- **What you will do**: All the records that follow need to be reproduced exactly. Omit the images.

Electronic design files:
________________

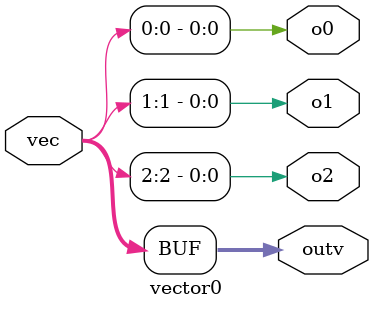
<source format=v>
module vector0 ( 
    input wire [2:0] vec,
    output wire [2:0] outv,
    output wire o2,
    output wire o1,
    output wire o0  ); // Module body starts after module declaration
    
    assign o0=vec[0];
    assign o1=vec[1];
    assign o2=vec[2];
    assign outv=vec;
    
endmodule

</source>
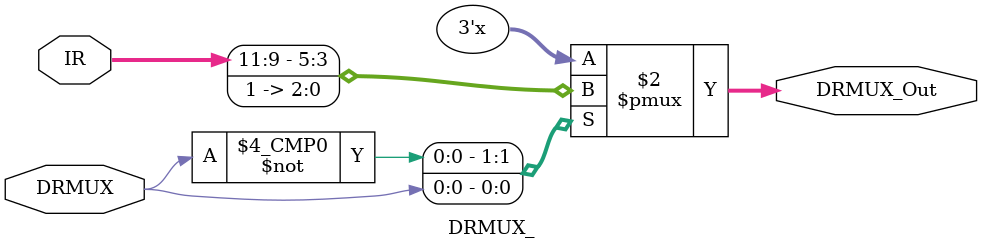
<source format=sv>
module DRMUX_(
	input logic DRMUX,
	input logic [15:0] IR,
	output logic [2:0] DRMUX_Out);

	
	always_comb
	 begin	 
	 
        unique case (DRMUX) //The unique keyword here instructs synthesis to fail if a case appears more than once.
	 	   1'b0   : DRMUX_Out = IR[11:9];
		   1'b1   : DRMUX_Out = 3'b111;
		   endcase
    end 



endmodule



</source>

________________

- **Completed exercise**:
<source format=v>
module vector0 ( 
    input wire [2:0] vec,
    output wire [2:0] outv,
    output wire o2,
    output wire o1,
    output wire o0  ); // Module body starts after module declaration
    
    assign o0=vec[0];
    assign o1=vec[1];
    assign o2=vec[2];
    assign outv=vec;
    
endmodule

</source>
<source format=sv>
module DRMUX_(
	input logic DRMUX,
	input logic [15:0] IR,
	output logic [2:0] DRMUX_Out);

	
	always_comb
	 begin	 
	 
        unique case (DRMUX) //The unique keyword here instructs synthesis to fail if a case appears more than once.
	 	   1'b0   : DRMUX_Out = IR[11:9];
		   1'b1   : DRMUX_Out = 3'b111;
		   endcase
    end 



endmodule



</source>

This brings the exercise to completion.